BJOG. 2022 May 27. doi: 10.1111/1471-0528.17241. Online ahead of print.
ABSTRACT
OBJECTIVE: Idiopathic intracranial hypertension (IIH) predominantly affects women of reproductive age with obesity and women have a distinct profile of hyperandrogenism and insulin resistance. Polycystic ovary syndrome (PCOS) has an established adverse fertility phenotype that typically affects obese women. As IIH may impact reproductive health, we sought to evaluate fertility, gestational complications, and pregnancy outcome in IIH.

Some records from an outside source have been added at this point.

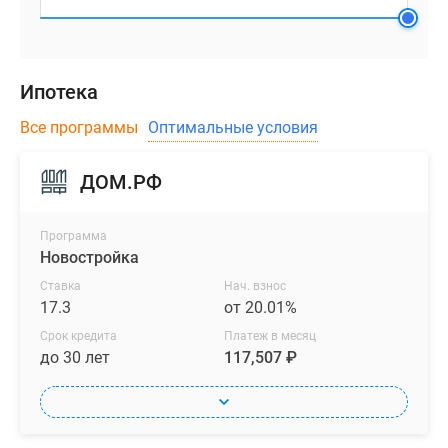
Ипотека
Все программы
Оптимальные условия
ДОМ.РФ
Программа
Новостройка
Ставка
Нач. взнос
17.3
от 20.01%
Срок кредита
Платеж в месяц
до 30 лет
117,507 ₽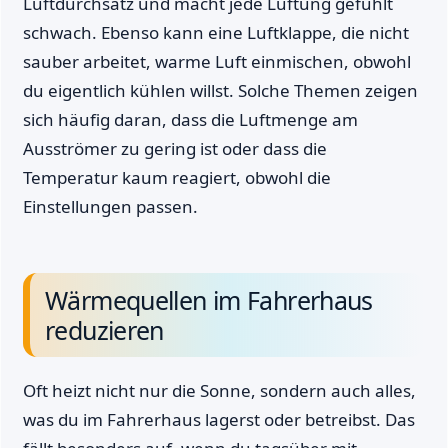
Luftdurchsatz und macht jede Lüftung gefühlt
schwach. Ebenso kann eine Luftklappe, die nicht
sauber arbeitet, warme Luft einmischen, obwohl
du eigentlich kühlen willst. Solche Themen zeigen
sich häufig daran, dass die Luftmenge am
Ausströmer zu gering ist oder dass die
Temperatur kaum reagiert, obwohl die
Einstellungen passen.
Wärmequellen im Fahrerhaus
reduzieren
Oft heizt nicht nur die Sonne, sondern auch alles,
was du im Fahrerhaus lagerst oder betreibst. Das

DESIGN: Prospective cohort study from English Hospital Episode Statistic dataset SETTING: English hospitals, United Kingdom POPULATION: Women aged 18-45 years seen in English hospitals between 1st April 2002 and 31st March 2019. Patients were required to have an IIH diagnosis and were compared to those with PCOS and general population female controls.
MAIN OUTCOME MEASURES: Pregnancies resulting in live births, complications of gestational diabetes and pre-eclampsia, and method of delivery.
RESULTS: Data was collected from 17587 IIH, 199633 PCOS, and 10947012 general population women. The live birth rate, adjusted for age, was significantly lower amongst women with IIH (54.1%) compared to PCOS (67.9%), p<0.0001 and general population (57.7%), p<0.0001. Pre-eclampsia and gestational diabetes risks were higher following a diagnosis of IIH (5.3-fold and 2.7-fold respectively, p<0.0001) compared to the general population controls. Following a diagnosis of IIH, elective caesarean section rates were more than twice that of general population (OR 2.4) and prior to a diagnosis of IIH (OR 2.2).
CONCLUSIONS: This data indicates there are lower age-adjusted total pregnancy rates, increased risk of pre-eclampsia and gestational diabetes and a doubling of elective caesarean section rates in those with a diagnosis of IIH.